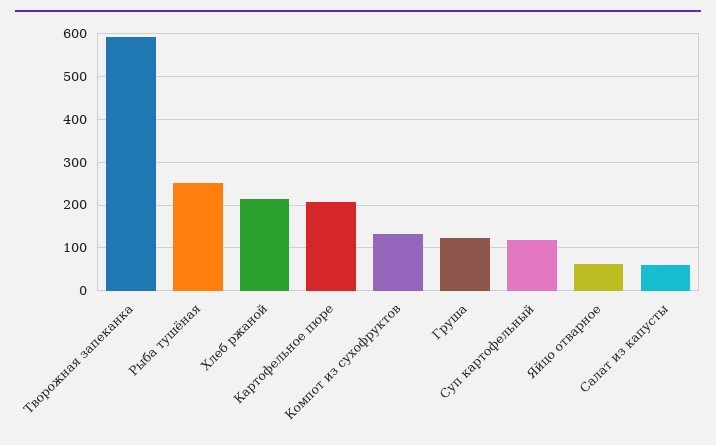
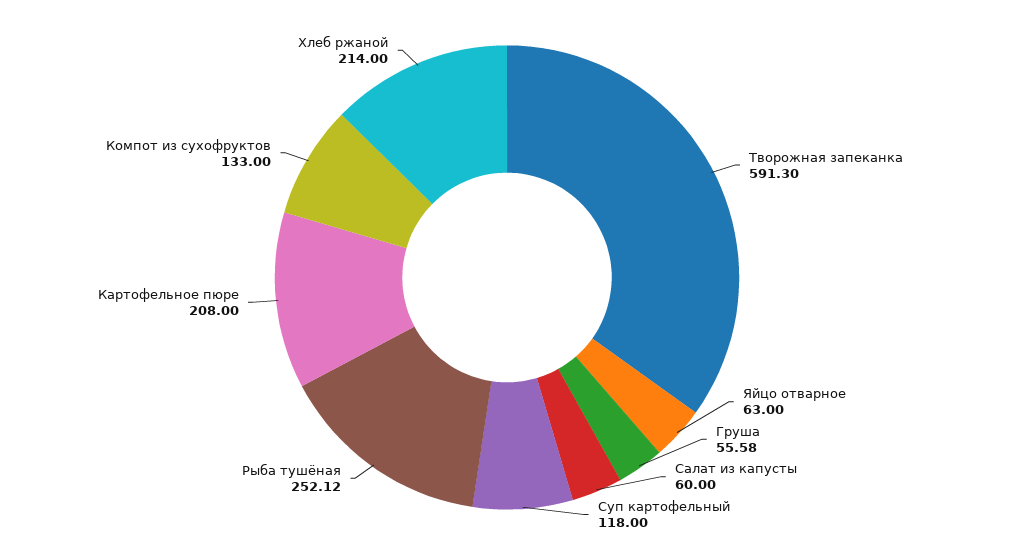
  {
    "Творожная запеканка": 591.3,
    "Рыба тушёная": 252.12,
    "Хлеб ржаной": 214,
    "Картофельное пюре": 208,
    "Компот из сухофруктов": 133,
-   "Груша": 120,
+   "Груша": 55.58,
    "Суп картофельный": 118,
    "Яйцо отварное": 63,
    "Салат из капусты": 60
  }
-*-
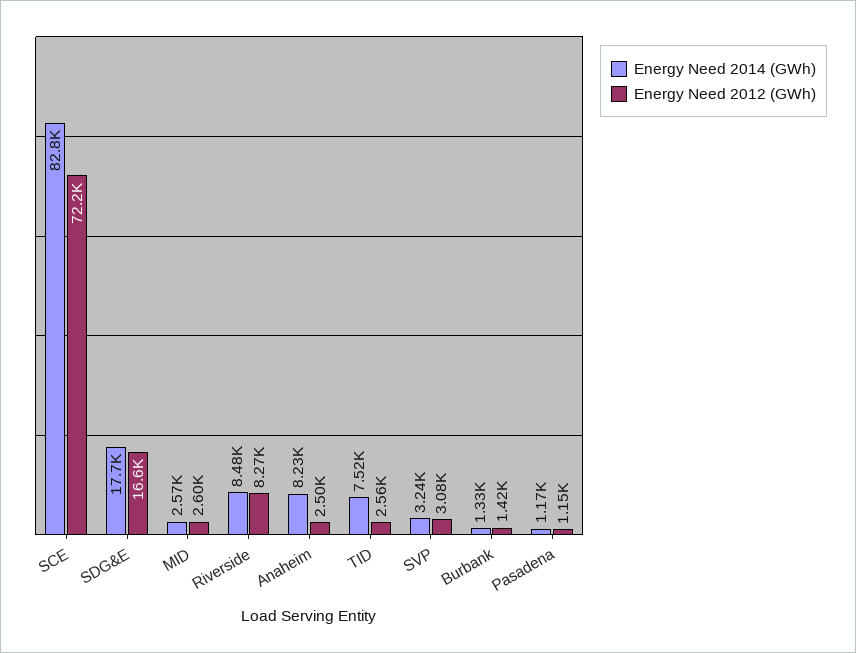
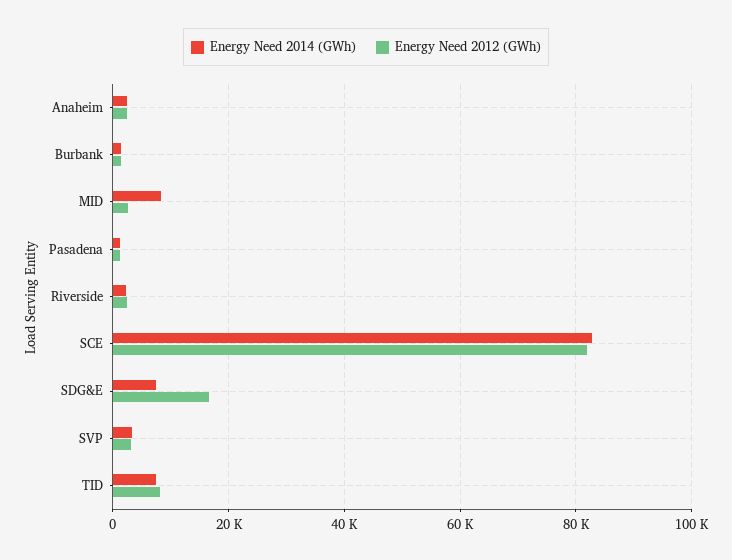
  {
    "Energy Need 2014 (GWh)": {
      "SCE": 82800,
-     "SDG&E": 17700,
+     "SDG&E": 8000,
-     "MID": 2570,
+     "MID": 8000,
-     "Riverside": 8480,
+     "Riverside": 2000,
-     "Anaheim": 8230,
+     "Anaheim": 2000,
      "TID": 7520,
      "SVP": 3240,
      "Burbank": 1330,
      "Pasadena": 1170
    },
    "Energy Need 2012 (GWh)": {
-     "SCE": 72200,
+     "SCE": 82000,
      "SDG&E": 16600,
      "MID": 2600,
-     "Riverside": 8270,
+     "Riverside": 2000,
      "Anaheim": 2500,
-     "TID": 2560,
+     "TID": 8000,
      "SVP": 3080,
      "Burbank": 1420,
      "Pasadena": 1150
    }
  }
-*-
Filter the records above down to the lines containing "Riverside".

§ Answer to this exercise:
-     "Riverside": 8480,
+     "Riverside": 2000,
-     "Riverside": 8270,
+     "Riverside": 2000,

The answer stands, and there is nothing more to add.